130. A varnish, comprising a dye solution having an aqueous or alcoholic phase produced by transferring inorganic colloid particles from an organic phase into an aqueous or alcoholic phase, immiscible with said organic phase, by using a phase transfer catalyst which comprises a hydrophobic component Y, a hydrophillic component X and an organic molecule Z, and concatenating said components x and y one condition being present from the group consisting of:

(3) said phase transfer catalyst being mercaptopropyletrimethoxysilane.

131. An article, having a coating formed of one of a varnish, a paint and an ink produced by using an aqueous or alcoholic phase obtainable by transferring inorganic colloid particles from an organic phase into an aqueous or alcoholic phase, immiscible with said organic phase, by using a phase transfer catalyst which comprises a hydrophobic component Y, a hydrophillic component X and an organic molecule Z, and concatenating said components X and Y one condition being present from the group consisting of:

(3) said phase transfer catalyst being mercaptopropyletrimethoxysilane.

132. A method of homogeneous, heterogeneous, or mixed-phase catalysis, comprising the step of utilizing an aqueous or alcoholic phase obtainable by transferring inorganic colloid particles from an organic phase into an aqueous or alcoholic phase, immiscible with said organic phase, by using a phase transfer catalyst which comprises a hydrophobic component Y, a hydrophillic component X and an organic molecule Z, and concatenating said components X and Y one condition being present from the group consisting of:

(3) said phase transfer catalyst being mercaptopropyletrimethoxysilane.

133. The method of claim 125, further comprising the step of removing the solvent from said aqueous or alcoholic phase so as to obtain one of a powder and a slurry comprising a powder.

134. The method of claim 126, further comprising the step of removing the solvent from said aqueous or alcoholic phase so as to obtain one of a powder and a slurry comprising a powder.

135. The method of claim 127, further comprising the step of removing the solvent from said aqueous or alcoholic phase so as to obtain one of a powder and a slurry comprising a powder.

136. The method according to claim 133, further including washing the powder or slurry with a solvent for removing said phase transfer catalyst.

137. The method according to claim 134, further including washing the powder or slurry with a solvent for removing said phase transfer catalyst.

138. The method according to claim 135, further including washing the powder or slurry with a solvent for removing said phase transfer catalyst.

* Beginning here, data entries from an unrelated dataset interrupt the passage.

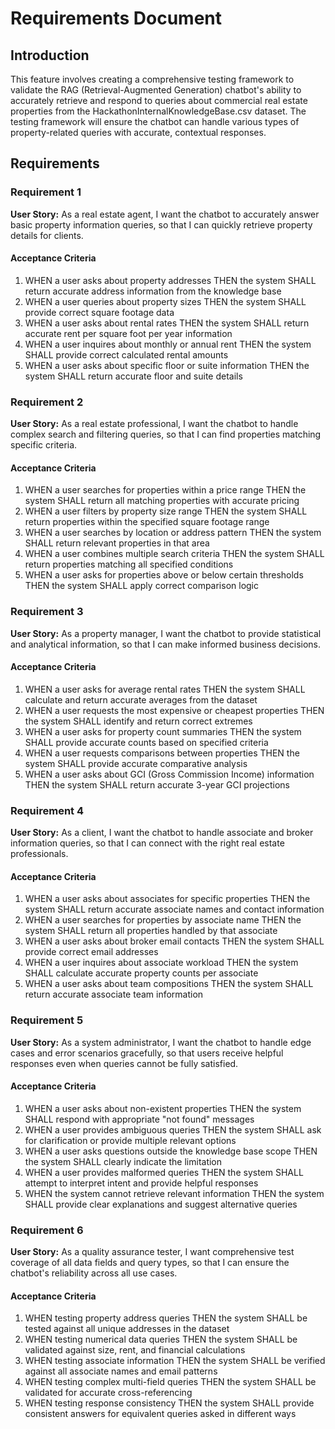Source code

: # Requirements Document

## Introduction

This feature involves creating a comprehensive testing framework to validate the RAG (Retrieval-Augmented Generation) chatbot's ability to accurately retrieve and respond to queries about commercial real estate properties from the HackathonInternalKnowledgeBase.csv dataset. The testing framework will ensure the chatbot can handle various types of property-related queries with accurate, contextual responses.

## Requirements

### Requirement 1

**User Story:** As a real estate agent, I want the chatbot to accurately answer basic property information queries, so that I can quickly retrieve property details for clients.

#### Acceptance Criteria

1. WHEN a user asks about property addresses THEN the system SHALL return accurate address information from the knowledge base
2. WHEN a user queries about property sizes THEN the system SHALL provide correct square footage data
3. WHEN a user asks about rental rates THEN the system SHALL return accurate rent per square foot per year information
4. WHEN a user inquires about monthly or annual rent THEN the system SHALL provide correct calculated rental amounts
5. WHEN a user asks about specific floor or suite information THEN the system SHALL return accurate floor and suite details

### Requirement 2

**User Story:** As a real estate professional, I want the chatbot to handle complex search and filtering queries, so that I can find properties matching specific criteria.

#### Acceptance Criteria

1. WHEN a user searches for properties within a price range THEN the system SHALL return all matching properties with accurate pricing
2. WHEN a user filters by property size range THEN the system SHALL return properties within the specified square footage range
3. WHEN a user searches by location or address pattern THEN the system SHALL return relevant properties in that area
4. WHEN a user combines multiple search criteria THEN the system SHALL return properties matching all specified conditions
5. WHEN a user asks for properties above or below certain thresholds THEN the system SHALL apply correct comparison logic

### Requirement 3

**User Story:** As a property manager, I want the chatbot to provide statistical and analytical information, so that I can make informed business decisions.

#### Acceptance Criteria

1. WHEN a user asks for average rental rates THEN the system SHALL calculate and return accurate averages from the dataset
2. WHEN a user requests the most expensive or cheapest properties THEN the system SHALL identify and return correct extremes
3. WHEN a user asks for property count summaries THEN the system SHALL provide accurate counts based on specified criteria
4. WHEN a user requests comparisons between properties THEN the system SHALL provide accurate comparative analysis
5. WHEN a user asks about GCI (Gross Commission Income) information THEN the system SHALL return accurate 3-year GCI projections

### Requirement 4

**User Story:** As a client, I want the chatbot to handle associate and broker information queries, so that I can connect with the right real estate professionals.

#### Acceptance Criteria

1. WHEN a user asks about associates for specific properties THEN the system SHALL return accurate associate names and contact information
2. WHEN a user searches for properties by associate name THEN the system SHALL return all properties handled by that associate
3. WHEN a user asks about broker email contacts THEN the system SHALL provide correct email addresses
4. WHEN a user inquires about associate workload THEN the system SHALL calculate accurate property counts per associate
5. WHEN a user asks about team compositions THEN the system SHALL return accurate associate team information

### Requirement 5

**User Story:** As a system administrator, I want the chatbot to handle edge cases and error scenarios gracefully, so that users receive helpful responses even when queries cannot be fully satisfied.

#### Acceptance Criteria

1. WHEN a user asks about non-existent properties THEN the system SHALL respond with appropriate "not found" messages
2. WHEN a user provides ambiguous queries THEN the system SHALL ask for clarification or provide multiple relevant options
3. WHEN a user asks questions outside the knowledge base scope THEN the system SHALL clearly indicate the limitation
4. WHEN a user provides malformed queries THEN the system SHALL attempt to interpret intent and provide helpful responses
5. WHEN the system cannot retrieve relevant information THEN the system SHALL provide clear explanations and suggest alternative queries

### Requirement 6

**User Story:** As a quality assurance tester, I want comprehensive test coverage of all data fields and query types, so that I can ensure the chatbot's reliability across all use cases.

#### Acceptance Criteria

1. WHEN testing property address queries THEN the system SHALL be tested against all unique addresses in the dataset
2. WHEN testing numerical data queries THEN the system SHALL be validated against size, rent, and financial calculations
3. WHEN testing associate information THEN the system SHALL be verified against all associate names and email patterns
4. WHEN testing complex multi-field queries THEN the system SHALL be validated for accurate cross-referencing
5. WHEN testing response consistency THEN the system SHALL provide consistent answers for equivalent queries asked in different ways
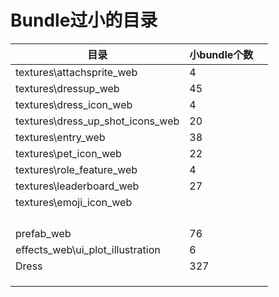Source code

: # Bundle过小的目录

| 目录                             | 小bundle个数 |      |
| -------------------------------- | ------------ | ---- |
| textures\attachsprite_web        | 4            |      |
| textures\dressup_web             | 45           |      |
| textures\dress_icon_web          | 4            |      |
| textures\dress_up_shot_icons_web | 20           |      |
| textures\entry_web               | 38           |      |
| textures\pet_icon_web            | 22           |      |
| textures\role_feature_web        | 4            |      |
| textures\leaderboard_web         | 27           |      |
| textures\emoji_icon_web          |              |      |
|                                  |              |      |
|                                  |              |      |
|                                  |              |      |
|                                  |              |      |
| prefab_web                       | 76           |      |
| effects_web\ui_plot_illustration | 6            |      |
| Dress                            | 327          |      |
|                                  |              |      |
|                                  |              |      |
|                                  |              |      |

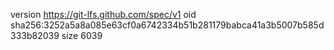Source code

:version https://git-lfs.github.com/spec/v1
oid sha256:3252a5a8a085e63cf0a6742334b51b281179babca41a3b5007b585d333b82039
size 6039

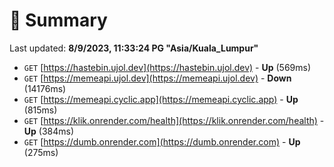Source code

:# 📖 Summary
Last updated: **8/9/2023, 11:33:24 PG "Asia/Kuala_Lumpur"**

- `GET` [https://hastebin.ujol.dev](https://hastebin.ujol.dev) - **Up** (569ms)
- `GET` [https://memeapi.ujol.dev](https://memeapi.ujol.dev) - **Down** (14176ms)
- `GET` [https://memeapi.cyclic.app](https://memeapi.cyclic.app) - **Up** (815ms)
- `GET` [https://klik.onrender.com/health](https://klik.onrender.com/health) - **Up** (384ms)
- `GET` [https://dumb.onrender.com](https://dumb.onrender.com) - **Up** (275ms)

139. The paint according to claim 128, wherein the aqueous or alcoholic phase has a solvent removed so that one of a powder and a slurry comprising a powder is obtainable.

140. A printing ink according to claim 129, wherein the aqueous or alcoholic phase has a solvent removed so that one of a powder and a slurry comprising a powder is obtainable.

141. A varnish according to claim 130, wherein the aqueous or alcoholic phase has a solvent removed so that one of a powder and a slurry comprising a powder is obtainable.

142. The method according to claim 87, wherein said colloid particles are comprised of gold colloids.

143. The method of claim 87, wherein said phase transfer catalyst is DMAP.

144. Aqueous phase obtainable by the method according to claim 142.

145. Aqueous phase obtained by the method according to claim 143.